+++ RAW DATA +++

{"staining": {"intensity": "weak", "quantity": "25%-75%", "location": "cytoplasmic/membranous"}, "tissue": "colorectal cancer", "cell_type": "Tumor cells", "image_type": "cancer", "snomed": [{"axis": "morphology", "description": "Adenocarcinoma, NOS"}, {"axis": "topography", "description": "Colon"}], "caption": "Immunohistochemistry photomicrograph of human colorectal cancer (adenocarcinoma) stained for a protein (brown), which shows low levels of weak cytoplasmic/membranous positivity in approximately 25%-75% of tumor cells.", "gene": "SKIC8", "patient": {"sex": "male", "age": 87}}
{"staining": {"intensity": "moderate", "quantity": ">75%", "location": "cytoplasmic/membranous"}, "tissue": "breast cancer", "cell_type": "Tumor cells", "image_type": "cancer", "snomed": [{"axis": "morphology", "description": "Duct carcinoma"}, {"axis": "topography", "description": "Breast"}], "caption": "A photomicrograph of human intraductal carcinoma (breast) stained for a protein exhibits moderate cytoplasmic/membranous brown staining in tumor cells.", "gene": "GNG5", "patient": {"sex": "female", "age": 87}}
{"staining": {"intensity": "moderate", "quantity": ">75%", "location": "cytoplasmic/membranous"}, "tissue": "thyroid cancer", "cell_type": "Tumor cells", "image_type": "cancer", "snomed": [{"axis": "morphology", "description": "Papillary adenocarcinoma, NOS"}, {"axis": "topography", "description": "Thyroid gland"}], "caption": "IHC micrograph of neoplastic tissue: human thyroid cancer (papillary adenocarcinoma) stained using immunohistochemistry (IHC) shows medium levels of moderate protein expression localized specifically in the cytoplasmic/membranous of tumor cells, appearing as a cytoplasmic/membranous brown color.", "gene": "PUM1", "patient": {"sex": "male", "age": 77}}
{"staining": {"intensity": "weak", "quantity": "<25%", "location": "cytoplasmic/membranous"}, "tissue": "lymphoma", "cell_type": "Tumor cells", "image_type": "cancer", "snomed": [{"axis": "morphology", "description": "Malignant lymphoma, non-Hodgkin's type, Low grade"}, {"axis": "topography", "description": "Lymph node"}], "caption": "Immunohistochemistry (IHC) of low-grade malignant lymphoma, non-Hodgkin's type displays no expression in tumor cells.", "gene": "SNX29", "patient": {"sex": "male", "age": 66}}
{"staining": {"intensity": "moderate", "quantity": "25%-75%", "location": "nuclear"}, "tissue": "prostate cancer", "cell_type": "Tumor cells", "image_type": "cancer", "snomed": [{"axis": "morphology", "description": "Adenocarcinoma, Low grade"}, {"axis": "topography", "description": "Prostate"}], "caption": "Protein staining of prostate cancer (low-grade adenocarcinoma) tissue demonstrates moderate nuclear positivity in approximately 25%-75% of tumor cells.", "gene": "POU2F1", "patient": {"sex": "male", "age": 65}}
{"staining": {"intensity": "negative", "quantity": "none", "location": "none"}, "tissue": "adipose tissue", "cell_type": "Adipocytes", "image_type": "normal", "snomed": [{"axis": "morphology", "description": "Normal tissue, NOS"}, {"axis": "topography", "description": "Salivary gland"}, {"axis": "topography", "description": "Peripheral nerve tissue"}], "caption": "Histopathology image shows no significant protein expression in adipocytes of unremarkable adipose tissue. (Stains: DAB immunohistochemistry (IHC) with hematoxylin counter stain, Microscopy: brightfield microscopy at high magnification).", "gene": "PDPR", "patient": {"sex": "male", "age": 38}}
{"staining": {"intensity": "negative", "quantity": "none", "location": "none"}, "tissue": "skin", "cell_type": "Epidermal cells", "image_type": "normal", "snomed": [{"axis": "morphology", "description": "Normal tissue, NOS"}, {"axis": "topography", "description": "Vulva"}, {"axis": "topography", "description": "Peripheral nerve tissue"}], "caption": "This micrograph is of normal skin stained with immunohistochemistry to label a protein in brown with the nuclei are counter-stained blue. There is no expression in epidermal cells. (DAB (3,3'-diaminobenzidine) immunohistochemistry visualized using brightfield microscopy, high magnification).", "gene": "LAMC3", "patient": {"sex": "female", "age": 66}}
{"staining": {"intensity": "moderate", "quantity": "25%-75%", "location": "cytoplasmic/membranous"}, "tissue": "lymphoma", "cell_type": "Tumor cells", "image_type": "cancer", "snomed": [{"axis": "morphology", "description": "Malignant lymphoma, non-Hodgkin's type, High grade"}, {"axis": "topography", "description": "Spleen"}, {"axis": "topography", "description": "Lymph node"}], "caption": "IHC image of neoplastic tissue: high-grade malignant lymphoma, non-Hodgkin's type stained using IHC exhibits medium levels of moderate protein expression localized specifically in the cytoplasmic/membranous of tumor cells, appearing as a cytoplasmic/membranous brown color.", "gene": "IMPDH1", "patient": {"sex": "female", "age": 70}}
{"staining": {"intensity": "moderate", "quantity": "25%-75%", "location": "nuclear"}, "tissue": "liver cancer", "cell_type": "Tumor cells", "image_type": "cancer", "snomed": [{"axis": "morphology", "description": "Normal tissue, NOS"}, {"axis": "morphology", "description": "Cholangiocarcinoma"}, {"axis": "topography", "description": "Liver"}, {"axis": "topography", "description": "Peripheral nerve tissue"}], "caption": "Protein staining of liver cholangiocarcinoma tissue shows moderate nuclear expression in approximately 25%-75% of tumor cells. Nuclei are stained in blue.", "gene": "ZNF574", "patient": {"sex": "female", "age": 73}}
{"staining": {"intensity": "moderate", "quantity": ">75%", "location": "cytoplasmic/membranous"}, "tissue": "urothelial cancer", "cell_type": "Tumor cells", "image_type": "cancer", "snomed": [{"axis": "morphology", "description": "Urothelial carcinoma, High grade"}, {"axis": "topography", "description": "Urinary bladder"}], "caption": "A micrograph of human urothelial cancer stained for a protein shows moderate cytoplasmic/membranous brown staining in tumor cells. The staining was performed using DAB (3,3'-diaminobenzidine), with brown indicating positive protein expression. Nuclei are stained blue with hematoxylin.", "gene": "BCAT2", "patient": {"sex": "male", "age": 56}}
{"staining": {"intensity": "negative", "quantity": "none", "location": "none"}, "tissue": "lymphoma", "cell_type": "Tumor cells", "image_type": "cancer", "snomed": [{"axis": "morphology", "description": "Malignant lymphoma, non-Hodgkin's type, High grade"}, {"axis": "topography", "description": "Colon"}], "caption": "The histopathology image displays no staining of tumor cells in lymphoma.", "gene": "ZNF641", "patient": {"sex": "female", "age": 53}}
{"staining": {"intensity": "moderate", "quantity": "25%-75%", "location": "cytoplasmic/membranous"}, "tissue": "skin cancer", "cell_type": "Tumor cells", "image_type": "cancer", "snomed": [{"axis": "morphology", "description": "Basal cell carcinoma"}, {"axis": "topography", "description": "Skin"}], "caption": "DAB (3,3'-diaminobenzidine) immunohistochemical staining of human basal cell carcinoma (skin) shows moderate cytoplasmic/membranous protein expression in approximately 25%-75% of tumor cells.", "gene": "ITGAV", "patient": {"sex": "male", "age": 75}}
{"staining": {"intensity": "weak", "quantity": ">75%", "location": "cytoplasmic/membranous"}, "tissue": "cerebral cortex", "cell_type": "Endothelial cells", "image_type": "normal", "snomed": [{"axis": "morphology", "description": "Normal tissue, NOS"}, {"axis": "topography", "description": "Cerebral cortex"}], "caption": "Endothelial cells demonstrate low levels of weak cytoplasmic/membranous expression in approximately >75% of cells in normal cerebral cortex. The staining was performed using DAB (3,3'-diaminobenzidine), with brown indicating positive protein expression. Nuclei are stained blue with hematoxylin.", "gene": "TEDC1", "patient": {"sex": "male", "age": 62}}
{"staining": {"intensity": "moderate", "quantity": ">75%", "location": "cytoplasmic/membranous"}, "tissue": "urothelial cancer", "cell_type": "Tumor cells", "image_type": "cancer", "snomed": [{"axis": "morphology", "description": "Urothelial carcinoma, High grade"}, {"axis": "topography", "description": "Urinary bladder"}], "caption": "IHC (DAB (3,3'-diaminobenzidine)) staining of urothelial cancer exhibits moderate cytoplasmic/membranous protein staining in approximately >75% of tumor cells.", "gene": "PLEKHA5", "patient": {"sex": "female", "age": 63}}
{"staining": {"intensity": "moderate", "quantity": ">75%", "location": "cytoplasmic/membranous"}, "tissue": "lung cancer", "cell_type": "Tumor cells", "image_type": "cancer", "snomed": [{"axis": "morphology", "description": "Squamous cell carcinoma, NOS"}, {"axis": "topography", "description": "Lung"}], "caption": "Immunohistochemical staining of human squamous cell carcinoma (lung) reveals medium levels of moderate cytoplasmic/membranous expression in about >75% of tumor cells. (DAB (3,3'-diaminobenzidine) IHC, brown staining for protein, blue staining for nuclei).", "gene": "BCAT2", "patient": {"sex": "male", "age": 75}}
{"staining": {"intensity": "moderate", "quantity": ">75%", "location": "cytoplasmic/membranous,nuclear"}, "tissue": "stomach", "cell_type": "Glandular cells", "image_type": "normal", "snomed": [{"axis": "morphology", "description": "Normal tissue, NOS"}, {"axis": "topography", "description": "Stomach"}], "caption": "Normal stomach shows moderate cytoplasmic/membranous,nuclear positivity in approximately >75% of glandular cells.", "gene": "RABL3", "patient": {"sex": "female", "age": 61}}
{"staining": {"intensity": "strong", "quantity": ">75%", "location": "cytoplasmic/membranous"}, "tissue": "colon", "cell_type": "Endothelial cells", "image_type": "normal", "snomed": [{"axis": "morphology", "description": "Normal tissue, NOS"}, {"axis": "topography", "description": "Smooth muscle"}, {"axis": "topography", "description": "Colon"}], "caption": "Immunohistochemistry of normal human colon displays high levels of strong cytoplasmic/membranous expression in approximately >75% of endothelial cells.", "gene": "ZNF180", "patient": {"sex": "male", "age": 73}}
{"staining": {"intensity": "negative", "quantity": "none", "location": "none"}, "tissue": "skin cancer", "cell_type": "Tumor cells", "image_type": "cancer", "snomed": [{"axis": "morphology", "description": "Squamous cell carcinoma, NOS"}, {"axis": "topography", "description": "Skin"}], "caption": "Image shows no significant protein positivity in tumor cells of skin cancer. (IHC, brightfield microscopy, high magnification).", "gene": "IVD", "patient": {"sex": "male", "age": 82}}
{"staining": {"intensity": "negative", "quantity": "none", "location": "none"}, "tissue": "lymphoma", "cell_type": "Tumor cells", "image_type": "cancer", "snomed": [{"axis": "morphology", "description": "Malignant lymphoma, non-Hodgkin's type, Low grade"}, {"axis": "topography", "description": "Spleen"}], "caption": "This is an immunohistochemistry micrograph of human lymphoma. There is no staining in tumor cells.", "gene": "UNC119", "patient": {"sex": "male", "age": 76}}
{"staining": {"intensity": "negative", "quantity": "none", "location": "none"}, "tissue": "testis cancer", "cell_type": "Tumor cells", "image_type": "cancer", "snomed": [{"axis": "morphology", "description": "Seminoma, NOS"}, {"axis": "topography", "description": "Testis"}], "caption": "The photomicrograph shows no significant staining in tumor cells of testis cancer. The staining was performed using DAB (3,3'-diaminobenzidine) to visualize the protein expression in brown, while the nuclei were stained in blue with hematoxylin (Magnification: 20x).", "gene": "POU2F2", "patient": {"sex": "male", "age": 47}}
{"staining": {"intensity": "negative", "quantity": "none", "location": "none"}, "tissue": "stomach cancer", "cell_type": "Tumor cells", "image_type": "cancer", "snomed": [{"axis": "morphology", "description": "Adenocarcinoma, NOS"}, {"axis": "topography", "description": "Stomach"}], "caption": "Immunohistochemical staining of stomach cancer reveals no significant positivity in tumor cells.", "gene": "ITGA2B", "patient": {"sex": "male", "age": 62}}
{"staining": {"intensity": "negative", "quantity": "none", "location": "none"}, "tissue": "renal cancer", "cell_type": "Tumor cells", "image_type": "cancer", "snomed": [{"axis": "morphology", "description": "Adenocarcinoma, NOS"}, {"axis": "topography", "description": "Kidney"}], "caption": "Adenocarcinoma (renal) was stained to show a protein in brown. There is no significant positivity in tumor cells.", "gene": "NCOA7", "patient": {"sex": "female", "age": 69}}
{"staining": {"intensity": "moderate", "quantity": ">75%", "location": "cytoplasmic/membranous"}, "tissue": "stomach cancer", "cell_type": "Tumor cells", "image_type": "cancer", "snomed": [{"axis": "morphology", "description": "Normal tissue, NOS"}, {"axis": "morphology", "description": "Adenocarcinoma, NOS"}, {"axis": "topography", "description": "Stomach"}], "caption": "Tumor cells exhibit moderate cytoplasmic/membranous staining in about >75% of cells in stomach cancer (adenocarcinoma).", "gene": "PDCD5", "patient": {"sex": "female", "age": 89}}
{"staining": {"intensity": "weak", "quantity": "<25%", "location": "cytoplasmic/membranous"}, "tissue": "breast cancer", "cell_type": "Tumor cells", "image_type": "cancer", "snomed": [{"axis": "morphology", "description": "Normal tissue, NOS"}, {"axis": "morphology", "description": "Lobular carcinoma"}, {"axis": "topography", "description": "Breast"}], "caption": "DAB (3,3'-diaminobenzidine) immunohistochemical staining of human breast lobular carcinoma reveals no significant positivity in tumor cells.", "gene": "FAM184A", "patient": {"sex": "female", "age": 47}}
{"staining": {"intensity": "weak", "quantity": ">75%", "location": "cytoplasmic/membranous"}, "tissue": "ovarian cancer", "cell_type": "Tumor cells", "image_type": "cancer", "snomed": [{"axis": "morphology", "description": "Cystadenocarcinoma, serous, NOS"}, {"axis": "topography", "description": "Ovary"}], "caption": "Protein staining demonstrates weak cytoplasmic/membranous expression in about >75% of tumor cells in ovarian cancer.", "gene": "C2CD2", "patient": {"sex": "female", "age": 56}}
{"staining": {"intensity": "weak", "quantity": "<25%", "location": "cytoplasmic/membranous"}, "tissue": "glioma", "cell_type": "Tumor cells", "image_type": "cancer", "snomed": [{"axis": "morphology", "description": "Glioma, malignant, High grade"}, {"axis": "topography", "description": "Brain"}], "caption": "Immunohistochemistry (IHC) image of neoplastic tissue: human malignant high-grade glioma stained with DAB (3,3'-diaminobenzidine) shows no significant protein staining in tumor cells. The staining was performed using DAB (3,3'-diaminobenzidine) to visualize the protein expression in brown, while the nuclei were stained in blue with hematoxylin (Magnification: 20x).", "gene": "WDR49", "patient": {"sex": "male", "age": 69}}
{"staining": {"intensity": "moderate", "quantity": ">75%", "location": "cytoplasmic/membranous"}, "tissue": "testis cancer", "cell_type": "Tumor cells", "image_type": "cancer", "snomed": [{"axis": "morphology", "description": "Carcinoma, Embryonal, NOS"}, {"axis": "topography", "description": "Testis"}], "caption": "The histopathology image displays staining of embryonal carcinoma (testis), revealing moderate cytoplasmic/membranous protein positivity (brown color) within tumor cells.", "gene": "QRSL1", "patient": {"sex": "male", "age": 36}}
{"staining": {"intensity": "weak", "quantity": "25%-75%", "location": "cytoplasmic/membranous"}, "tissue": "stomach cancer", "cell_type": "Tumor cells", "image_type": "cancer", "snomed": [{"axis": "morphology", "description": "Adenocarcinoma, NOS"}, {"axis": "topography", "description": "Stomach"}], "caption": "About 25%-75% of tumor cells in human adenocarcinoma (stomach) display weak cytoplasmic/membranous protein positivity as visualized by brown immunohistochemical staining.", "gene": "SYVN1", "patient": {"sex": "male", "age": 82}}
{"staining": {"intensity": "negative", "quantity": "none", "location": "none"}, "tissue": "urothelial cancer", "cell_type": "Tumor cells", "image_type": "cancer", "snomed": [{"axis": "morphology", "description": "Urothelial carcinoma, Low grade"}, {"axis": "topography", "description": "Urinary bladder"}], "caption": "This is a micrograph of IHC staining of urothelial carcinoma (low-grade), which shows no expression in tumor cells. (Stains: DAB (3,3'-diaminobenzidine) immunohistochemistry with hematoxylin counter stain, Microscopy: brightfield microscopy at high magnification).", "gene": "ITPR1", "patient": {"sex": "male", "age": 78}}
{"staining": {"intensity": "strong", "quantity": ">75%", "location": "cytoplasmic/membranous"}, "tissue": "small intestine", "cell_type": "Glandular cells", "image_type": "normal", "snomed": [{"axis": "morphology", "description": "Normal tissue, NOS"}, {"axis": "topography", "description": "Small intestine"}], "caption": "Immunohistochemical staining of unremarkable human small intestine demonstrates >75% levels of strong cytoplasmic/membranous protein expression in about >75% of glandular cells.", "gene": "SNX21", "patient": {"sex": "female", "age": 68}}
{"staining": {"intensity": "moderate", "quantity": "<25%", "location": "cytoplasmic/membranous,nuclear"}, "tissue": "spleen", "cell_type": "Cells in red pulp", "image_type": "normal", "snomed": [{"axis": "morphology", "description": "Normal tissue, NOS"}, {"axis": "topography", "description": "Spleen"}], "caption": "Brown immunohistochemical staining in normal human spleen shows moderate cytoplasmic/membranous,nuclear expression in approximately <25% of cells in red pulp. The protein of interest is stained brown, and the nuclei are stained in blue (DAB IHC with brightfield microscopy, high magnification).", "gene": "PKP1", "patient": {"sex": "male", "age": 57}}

+++

*EXERCISE PROMPT:*
Retype the entries above exactly, but only from the line containing "staining demonstrates weak" through the line containing "(IHC) image of", both included.

*ANSWER BOX:*
{"staining": {"intensity": "weak", "quantity": ">75%", "location": "cytoplasmic/membranous"}, "tissue": "ovarian cancer", "cell_type": "Tumor cells", "image_type": "cancer", "snomed": [{"axis": "morphology", "description": "Cystadenocarcinoma, serous, NOS"}, {"axis": "topography", "description": "Ovary"}], "caption": "Protein staining demonstrates weak cytoplasmic/membranous expression in about >75% of tumor cells in ovarian cancer.", "gene": "C2CD2", "patient": {"sex": "female", "age": 56}}
{"staining": {"intensity": "weak", "quantity": "<25%", "location": "cytoplasmic/membranous"}, "tissue": "glioma", "cell_type": "Tumor cells", "image_type": "cancer", "snomed": [{"axis": "morphology", "description": "Glioma, malignant, High grade"}, {"axis": "topography", "description": "Brain"}], "caption": "Immunohistochemistry (IHC) image of neoplastic tissue: human malignant high-grade glioma stained with DAB (3,3'-diaminobenzidine) shows no significant protein staining in tumor cells. The staining was performed using DAB (3,3'-diaminobenzidine) to visualize the protein expression in brown, while the nuclei were stained in blue with hematoxylin (Magnification: 20x).", "gene": "WDR49", "patient": {"sex": "male", "age": 69}}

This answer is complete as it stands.